TensorFlow models accelerated with NVIDIA TensorRT
BSD 3-Clause "New" or "Revised" License
682 stars 245 forks source link

Why the id of class will change when the tensorRT is used #21

Closed Programmerwyl closed 5 years ago

Programmerwyl commented 5 years ago

For the same picture and same model,When inference with tensorRT, the classification id of the output is different from that without tensorRT。 By comparison, using tensorrt, the ids of several classifications with high confidence would be one less。 Why does this happen? In the sample code you gave, by looking at the mscoco_label_map.pbtxt file, the id in the sample is 1 less

ghost commented 5 years ago

Thanks for raising this issue.

For the non-tensorrt graph, are you using the downloaded frozen graph directly? Or the frozen graph returned by build_detection_graph?

The index offset likely has to do with how we re-construct the graph from the checkpoint file and configuration file, which is independent of TensorRT.

It is probably still worth changing this to be consistent with the TensorFlow object detection API.

John

Programmerwyl commented 5 years ago

Hi @jaybdub-nv thank you very much for your reply. I use the frozen graph returned by build_detection_graph and I does not change the configuration file. When I run the sample code you gave for detecting objects, the id shown by the dog is problematic. I just ran the code and didn't change anything. I don't know why the id changes. If you have any ideas, please tell me to try. Thanks !

ghost commented 5 years ago

We have a branch called 'improved_model_support' that is currently experimental and subject to change.

This branch introduces some changes, one of which is ID's that are consistent with the TensorFlow object detection API.

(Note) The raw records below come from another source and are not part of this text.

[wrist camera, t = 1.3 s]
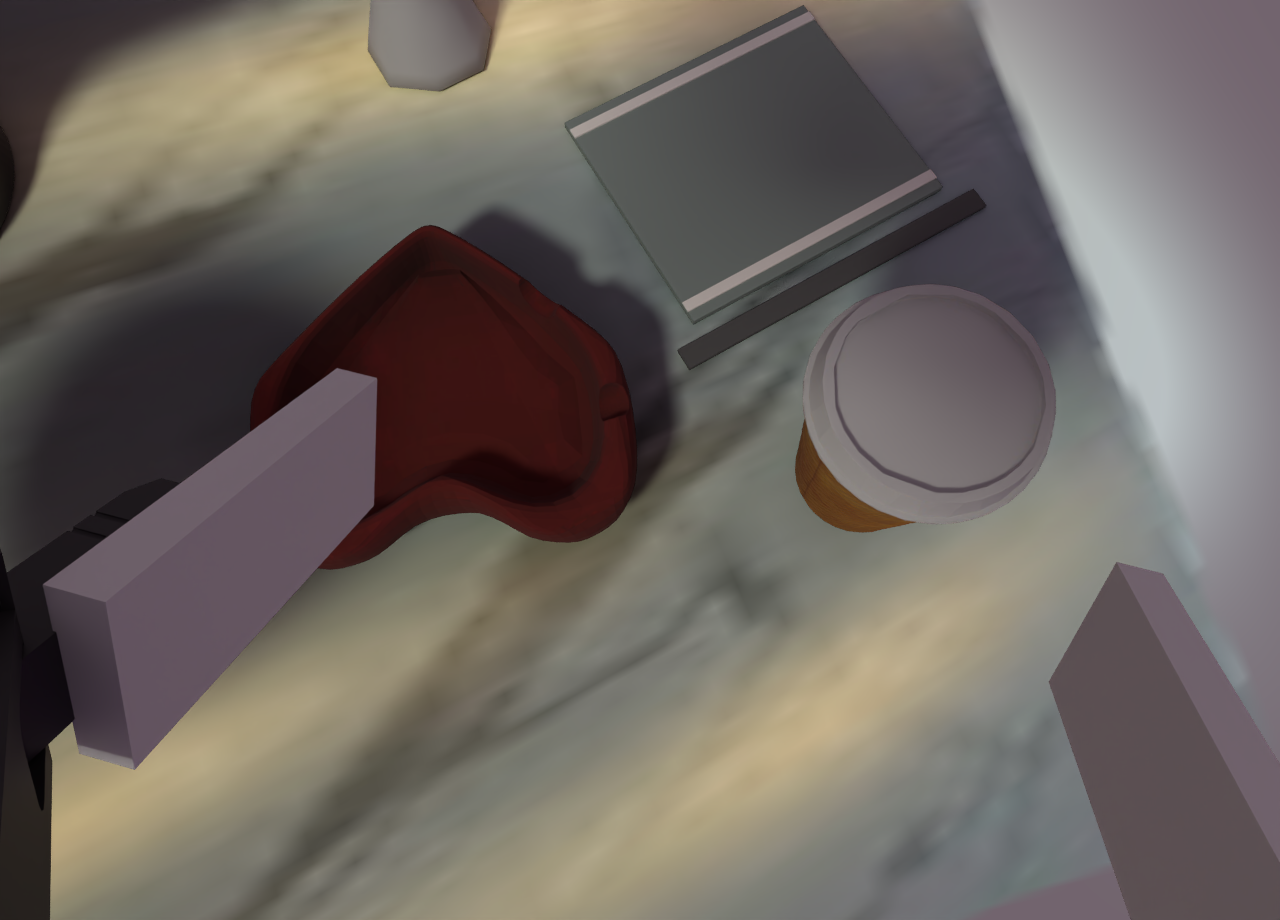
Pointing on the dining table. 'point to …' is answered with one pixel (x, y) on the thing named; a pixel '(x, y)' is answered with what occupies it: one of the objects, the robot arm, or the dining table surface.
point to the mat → (750, 162)
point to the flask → (427, 42)
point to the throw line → (830, 279)
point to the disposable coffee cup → (922, 410)
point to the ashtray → (469, 397)
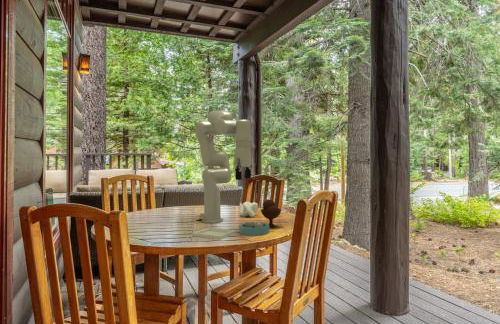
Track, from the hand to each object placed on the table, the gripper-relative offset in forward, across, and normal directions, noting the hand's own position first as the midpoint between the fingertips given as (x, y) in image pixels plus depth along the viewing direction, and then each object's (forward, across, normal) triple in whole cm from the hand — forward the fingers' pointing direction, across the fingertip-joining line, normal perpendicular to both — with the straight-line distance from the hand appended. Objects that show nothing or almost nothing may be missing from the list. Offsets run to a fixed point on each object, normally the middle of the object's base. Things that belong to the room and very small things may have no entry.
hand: (243, 179), depth 178 cm
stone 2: (+26, -1, +8) cm, 27 cm away
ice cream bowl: (+27, -20, +6) cm, 34 cm away
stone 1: (+26, -1, +3) cm, 26 cm away
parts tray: (+27, +11, -10) cm, 31 cm away
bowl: (+27, -2, +5) cm, 28 cm away
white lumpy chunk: (+28, -45, -20) cm, 56 cm away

You can use this branch by running the following from this project's root directory

git fetch
git checkout improved_model_support
python setup.py install --user

Then, you can launch jupyter-notebook and run the sample. Please note one major difference in this branch is the names are no long 'scores', 'boxes', etc. but 'detection_scores', 'detection_boxes', etc.

This is consistent with the TensorFlow object detection API.

If you try this please let me know if it works or doesn't work, either way.

Best, John

Programmerwyl commented 5 years ago

Hi John I'm glad to tell you,it works. I have a few questions. If I want to generate graph, but not through object-detection code What if I create graph by this:

PATH_TO_CKPT = MODEL_NAME + '/frozen_inference_graph.pb' detection_graph = tf.Graph() with detection_graph.as_default(): od_graph_def = tf.GraphDef() with tf.gfile.GFile(PATH_TO_CKPT, 'rb') as fid: serialized_graph = fid.read() od_graph_def.ParseFromString(serialized_graph) tf.import_graph_def(od_graph_def, name='')

Why it does work?

If my project is not based on object-detection, I want to use tensorRT. What should I do

Programmerwyl commented 5 years ago

Besides if I use the model of ssd_resnet_50_fpn_coco, TensorRT doesnot work. logs are listed as follows :

--2018-10-11 06:00:35-- http://download.tensorflow.org/models/object_detection/ssd_resnet50_v1_fpn_shared_box_predictor_640x640_coco14_sync_2018_07_03.tar.gz Resolving download.tensorflow.org (download.tensorflow.org)... 216.58.199.16, 2404:6800:4005:806::2010 Connecting to download.tensorflow.org (download.tensorflow.org)|216.58.199.16|:80... connected. HTTP request sent, awaiting response... 200 OK Length: 366947246 (350M) [application/x-tar] Saving to: ‘data/ssd_resnet50_v1_fpn_shared_box_predictor_640x640_coco14_sync_2018_07_03.tar.gz’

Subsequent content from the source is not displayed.